Open vincentvanhees opened 1 year ago

vincentvanhees commented 1 year ago

Hi Tom, with the latest version of dplyr and running palmsplusr I get the error:

Returning more (or less) than 1 row per `summarise()` group was deprecated in dplyr 1.1.0.
ℹ Please use `reframe()` instead.
ℹ When switching from `summarise()` to `reframe()`, remember that `reframe()` always returns an ungrouped
  data frame and adjust accordingly.

I think this means that we need to replace summarise() for reframe(). You are probably more familiar with the tidyverse jargon. Do you know what we should do with the last part of the warning? Does this mean we need to group our data and if so how do I do that?

TheTS commented 1 year ago

Hi Vincent

Ah yes, I saw they recently added reframe . I have used summarise on a grouped dataframe in several places, but I'm not sure which one would cause that warning message. One example is in trajectories:

  data %>%
    filter(tripnumber > 0) %>%
    group_by(identifier, tripnumber) %>%
    summarise(!!!args, do_union = FALSE) %>% # This line may need to be changed
    st_cast("LINESTRING") %>% 
    mutate(!!!args_after) %>%
    mutate_if(is.logical, as.integer)

In the code above, since the summarise function is used on a grouped dataframe, the dataframe returned by summarise is still grouped by identifier and tripnumber. This means the st_cast function is also applied to a dataframe grouped by identifier and tripnumber.

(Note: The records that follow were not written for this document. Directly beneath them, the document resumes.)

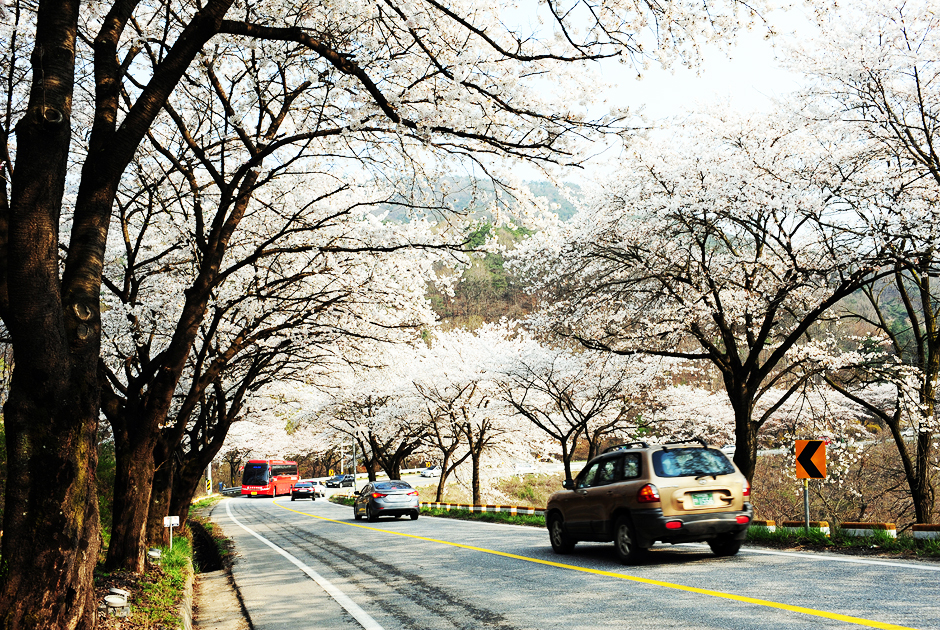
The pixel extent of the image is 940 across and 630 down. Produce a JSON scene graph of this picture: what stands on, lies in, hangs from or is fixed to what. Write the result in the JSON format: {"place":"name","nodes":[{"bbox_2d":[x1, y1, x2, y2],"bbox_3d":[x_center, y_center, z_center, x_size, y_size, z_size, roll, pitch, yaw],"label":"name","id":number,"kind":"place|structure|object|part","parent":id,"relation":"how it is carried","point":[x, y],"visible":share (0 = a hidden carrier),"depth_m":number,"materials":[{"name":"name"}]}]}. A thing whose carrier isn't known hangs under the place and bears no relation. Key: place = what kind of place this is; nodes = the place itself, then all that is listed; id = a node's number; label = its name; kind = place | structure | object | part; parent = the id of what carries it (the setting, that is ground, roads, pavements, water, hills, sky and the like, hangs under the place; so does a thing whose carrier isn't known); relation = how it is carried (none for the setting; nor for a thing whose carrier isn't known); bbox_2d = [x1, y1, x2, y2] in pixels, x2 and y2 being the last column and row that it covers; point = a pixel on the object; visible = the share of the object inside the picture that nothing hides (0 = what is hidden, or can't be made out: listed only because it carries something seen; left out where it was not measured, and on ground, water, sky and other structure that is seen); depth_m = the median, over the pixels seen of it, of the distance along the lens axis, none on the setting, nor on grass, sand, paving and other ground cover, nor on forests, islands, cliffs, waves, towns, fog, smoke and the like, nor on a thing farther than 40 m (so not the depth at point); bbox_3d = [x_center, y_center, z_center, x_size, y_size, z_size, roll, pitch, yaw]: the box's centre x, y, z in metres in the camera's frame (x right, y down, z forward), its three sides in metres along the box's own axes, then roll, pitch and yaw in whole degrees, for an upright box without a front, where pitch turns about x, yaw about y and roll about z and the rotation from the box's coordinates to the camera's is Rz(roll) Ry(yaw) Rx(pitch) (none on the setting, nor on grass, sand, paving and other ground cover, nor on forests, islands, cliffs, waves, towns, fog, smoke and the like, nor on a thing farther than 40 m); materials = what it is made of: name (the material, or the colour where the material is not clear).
{"place":"outdoors","nodes":[
{"label":"outdoors","id":0,"kind":"place"},
{"bbox_2d":[91,495,234,629],"label":"grass verge","id":1,"kind":"structure","parent":0,"point":[179,550],"materials":[{"name":"green plant"}]},
{"bbox_2d":[103,588,130,616],"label":"floodlight","id":2,"kind":"object","parent":1,"relation":"on","point":[113,601],"visible":0.93,"depth_m":8.16,"materials":[{"name":"white"}]},
{"bbox_2d":[147,548,161,563],"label":"floodlight","id":3,"kind":"object","parent":1,"relation":"on","point":[155,553],"visible":0.83,"depth_m":13.30,"materials":[{"name":"white"}]},
{"bbox_2d":[164,515,179,549],"bbox_3d":[-4.970,3.768,15.240,0.276,0.747,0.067,1,-5,-16],"label":"small sign","id":4,"kind":"object","parent":1,"relation":"on","point":[168,520],"visible":0.97,"depth_m":15.24,"materials":[{"name":"white metal"}]},
{"bbox_2d":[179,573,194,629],"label":"curb","id":5,"kind":"structure","parent":1,"relation":"on","point":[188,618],"depth_m":8.58,"materials":[{"name":"grey concrete"}]},
{"bbox_2d":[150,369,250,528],"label":"cherry tree","id":6,"kind":"object","parent":1,"relation":"on","point":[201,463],"visible":0.32,"depth_m":22.60,"materials":[{"name":"brown plant"}]},
{"bbox_2d":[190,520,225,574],"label":"ditch","id":7,"kind":"object","parent":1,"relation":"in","point":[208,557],"visible":0.39,"depth_m":18.22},
{"bbox_2d":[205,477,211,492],"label":"sign","id":8,"kind":"object","parent":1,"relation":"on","point":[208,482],"visible":0.75,"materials":[{"name":"yellow"}]},
{"bbox_2d":[206,462,212,493],"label":"pole","id":9,"kind":"object","parent":1,"relation":"on","point":[208,467],"visible":0.39,"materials":[{"name":"white"}]},
{"bbox_2d":[96,45,432,566],"bbox_3d":[-4.013,-0.055,13.664,6.881,7.629,7.343,-3,-6,23],"label":"cherry tree","id":10,"kind":"object","parent":1,"relation":"on","point":[126,524],"visible":0.77,"depth_m":12.90,"materials":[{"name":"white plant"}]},
{"bbox_2d":[0,0,650,629],"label":"cherry tree","id":11,"kind":"object","parent":1,"relation":"on","point":[54,292],"visible":0.98,"depth_m":6.79,"materials":[{"name":"brown plant"}]},
{"label":"trunk","id":12,"kind":"part","parent":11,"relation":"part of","materials":[{"name":"brown wood"}]},
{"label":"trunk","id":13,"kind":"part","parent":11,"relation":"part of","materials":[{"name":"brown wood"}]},
{"bbox_2d":[420,465,440,477],"label":"car","id":14,"kind":"object","parent":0,"point":[433,471],"visible":0.65,"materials":[{"name":"white metal"}]},
{"bbox_2d":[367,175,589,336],"label":"hill","id":15,"kind":"structure","parent":0,"point":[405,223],"materials":[{"name":"green plant"}]},
{"bbox_2d":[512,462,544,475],"label":"car","id":16,"kind":"object","parent":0,"point":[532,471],"visible":0.72,"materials":[{"name":"white"}]},
{"bbox_2d":[212,492,939,629],"label":"road","id":17,"kind":"structure","parent":0,"point":[525,619],"materials":[{"name":"grey asphalt"}]},
{"bbox_2d":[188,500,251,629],"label":"gutter","id":18,"kind":"object","parent":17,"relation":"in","point":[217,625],"visible":0.65,"depth_m":10.28,"materials":[{"name":"concrete"}]},
{"bbox_2d":[241,459,299,496],"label":"red bus","id":19,"kind":"object","parent":17,"relation":"on","point":[263,483],"visible":0.83,"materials":[{"name":"red metal"}]},
{"bbox_2d":[290,480,320,499],"label":"car","id":20,"kind":"object","parent":17,"relation":"on","point":[308,491],"visible":0.98,"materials":[{"name":"metal"}]},
{"bbox_2d":[353,480,421,521],"bbox_3d":[-2.687,5.867,28.949,1.636,1.326,4.044,1,-5,-16],"label":"silver car","id":21,"kind":"object","parent":17,"relation":"on","point":[372,502],"visible":0.99,"depth_m":27.57,"materials":[{"name":"metal"}]},
{"bbox_2d":[542,438,752,564],"bbox_3d":[2.381,2.473,12.511,1.618,1.550,4.084,1,-5,-16],"label":"suv","id":22,"kind":"object","parent":17,"relation":"on","point":[714,478],"visible":0.99,"depth_m":11.29,"materials":[{"name":"metal"}]},
{"label":"wheel","id":23,"kind":"part","parent":22,"relation":"part of","materials":[{"name":"black rubber"}]},
{"label":"wheel","id":24,"kind":"part","parent":22,"relation":"part of","materials":[{"name":"black rubber"}]},
{"label":"taillight","id":25,"kind":"part","parent":22,"relation":"part of","materials":[{"name":"red plastic"}]},
{"bbox_2d":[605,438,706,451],"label":"roof rack","id":26,"kind":"object","parent":22,"relation":"on","point":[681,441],"visible":0.49,"depth_m":12.78,"materials":[{"name":"black metal"}]},
{"label":"window","id":27,"kind":"part","parent":22,"relation":"part of","materials":[{"name":"black glass"}]},
{"bbox_2d":[688,492,718,506],"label":"license plate","id":28,"kind":"object","parent":22,"relation":"attached to","point":[699,502],"visible":0.96,"depth_m":11.31,"materials":[{"name":"green metal"}]},
{"bbox_2d":[340,494,939,558],"label":"grass verge","id":29,"kind":"structure","parent":0,"point":[918,550],"materials":[{"name":"green plant"}]},
{"bbox_2d":[351,434,357,490],"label":"pole","id":30,"kind":"object","parent":29,"relation":"on","point":[354,487],"visible":0.57,"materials":[{"name":"grey metal"}]},
{"bbox_2d":[301,347,433,485],"label":"cherry tree","id":31,"kind":"object","parent":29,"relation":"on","point":[344,401],"visible":0.75,"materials":[{"name":"plant"}]},
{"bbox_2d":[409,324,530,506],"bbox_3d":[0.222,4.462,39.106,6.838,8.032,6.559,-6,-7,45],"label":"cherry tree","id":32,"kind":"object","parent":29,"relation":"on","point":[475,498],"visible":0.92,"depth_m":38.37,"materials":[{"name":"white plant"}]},
{"bbox_2d":[420,500,551,516],"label":"guardrail","id":33,"kind":"object","parent":29,"relation":"on","point":[530,511],"visible":0.7,"depth_m":32.60,"materials":[{"name":"white concrete"}]},
{"bbox_2d":[494,328,658,483],"bbox_3d":[3.702,3.749,33.492,6.464,6.873,6.699,4,-7,-39],"label":"cherry tree","id":34,"kind":"object","parent":29,"relation":"on","point":[560,401],"visible":0.91,"depth_m":32.77,"materials":[{"name":"plant"}]},
{"bbox_2d":[523,89,906,501],"bbox_3d":[5.262,-0.038,18.694,7.855,8.673,8.505,4,-7,-42],"label":"cherry tree","id":35,"kind":"object","parent":29,"relation":"on","point":[744,456],"visible":0.97,"depth_m":17.26,"materials":[{"name":"plant"}]},
{"label":"trunk","id":36,"kind":"part","parent":35,"relation":"part of","materials":[{"name":"brown"}]},
{"bbox_2d":[753,519,775,531],"bbox_3d":[5.055,3.786,16.196,0.311,0.309,0.862,1,-5,-16],"label":"concrete block","id":37,"kind":"structure","parent":29,"relation":"on","point":[769,524],"depth_m":15.96,"materials":[{"name":"concrete"}]},
{"bbox_2d":[782,520,829,536],"bbox_3d":[5.519,3.522,14.870,0.287,0.301,1.027,1,-5,-16],"label":"concrete block","id":38,"kind":"structure","parent":29,"relation":"on","point":[825,524],"depth_m":14.76,"materials":[{"name":"concrete"}]},
{"bbox_2d":[802,477,810,529],"bbox_3d":[5.713,3.012,15.551,0.135,1.515,0.118,1,-5,-16],"label":"sign pole","id":39,"kind":"object","parent":29,"relation":"on","point":[806,493],"visible":0.61,"depth_m":15.51,"materials":[{"name":"metal"}]},
{"bbox_2d":[794,439,826,479],"bbox_3d":[5.547,2.397,14.883,0.597,0.721,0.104,-1,-5,9],"label":"chevron sign","id":40,"kind":"object","parent":39,"relation":"attached to","point":[821,472],"visible":0.99,"depth_m":14.86,"materials":[{"name":"orange metal"}]},
{"bbox_2d":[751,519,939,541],"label":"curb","id":41,"kind":"structure","parent":29,"relation":"on","point":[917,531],"depth_m":13.93,"materials":[{"name":"white concrete"}]},
{"bbox_2d":[839,521,898,538],"bbox_3d":[5.962,3.249,13.593,0.293,0.303,1.152,1,-5,-16],"label":"concrete block","id":42,"kind":"structure","parent":29,"relation":"on","point":[856,526],"depth_m":13.52,"materials":[{"name":"white concrete"}]},
{"bbox_2d":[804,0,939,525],"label":"cherry tree","id":43,"kind":"object","parent":29,"relation":"on","point":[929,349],"visible":0.98,"depth_m":14.72,"materials":[{"name":"plant"}]},
{"bbox_2d":[911,523,939,540],"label":"block","id":44,"kind":"structure","parent":29,"relation":"on","point":[917,529],"depth_m":12.89,"materials":[{"name":"white concrete"}]},
{"bbox_2d":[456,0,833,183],"label":"sky","id":45,"kind":"structure","parent":0,"point":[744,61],"materials":[{"name":"white"}]},
{"bbox_2d":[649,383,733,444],"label":"cherry tree","id":46,"kind":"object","parent":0,"point":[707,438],"visible":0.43,"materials":[{"name":"white plant"}]},
{"bbox_2d":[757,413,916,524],"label":"bushes","id":47,"kind":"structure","parent":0,"point":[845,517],"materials":[{"name":"brown plant"}]},
{"label":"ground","id":48,"kind":"structure","parent":0},
{"bbox_2d":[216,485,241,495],"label":"guardrail","id":49,"kind":"object","parent":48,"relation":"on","point":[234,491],"visible":0.48,"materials":[{"name":"metal"}]},
{"bbox_2d":[324,473,354,488],"label":"car","id":50,"kind":"object","parent":48,"relation":"on","point":[337,478],"visible":0.88,"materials":[{"name":"metal"}]},
{"bbox_2d":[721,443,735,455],"label":"car","id":51,"kind":"object","parent":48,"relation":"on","point":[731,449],"visible":0.36,"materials":[{"name":"white"}]}
]}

If summarise is changed to reframe, then I assume the dataframe needs to be regrouped before it is fed into the rest of the pipeline. Something like:

  data %>%
    filter(tripnumber > 0) %>%
    group_by(identifier, tripnumber) %>%
    reframe(!!!args, do_union = FALSE) %>% # changed to reframe()
    group_by(identifier, tripnumber) %>% # regroup the dataframe
    st_cast("LINESTRING") %>% 
    mutate(!!!args_after) %>%
    mutate_if(is.logical, as.integer)

I assume this also applies to summarise_at and summarise_all, which are also used in several places. These functions were actually superseded a while ago in favour of across, but they still work.

Edit: I should also say that it looks like reframe is only used when summarise returns more/less than one row per group. I guess the first step is figuring out when that occurs (and then figuring out if a grouped dataframe is involved).

vincentvanhees commented 1 year ago

Thanks for the quick reply Tom. Ok, I found one issue with the pre-processing, which is not part of palmsplusr itself (code you drafted for Line and which I then re-used for HabitusGUI). There, replacing summarise() by reframe() seemed sufficient. Next, I got stuck with a problem with the columnnames of the PALMS output that were shifted by one cell, at least not related to palmsplusr.

I am now able to run palmsplusr again, and will have to review that the output is correct. Also, I will have a look whether I can identify a way to address the warnings about the deprecated functions.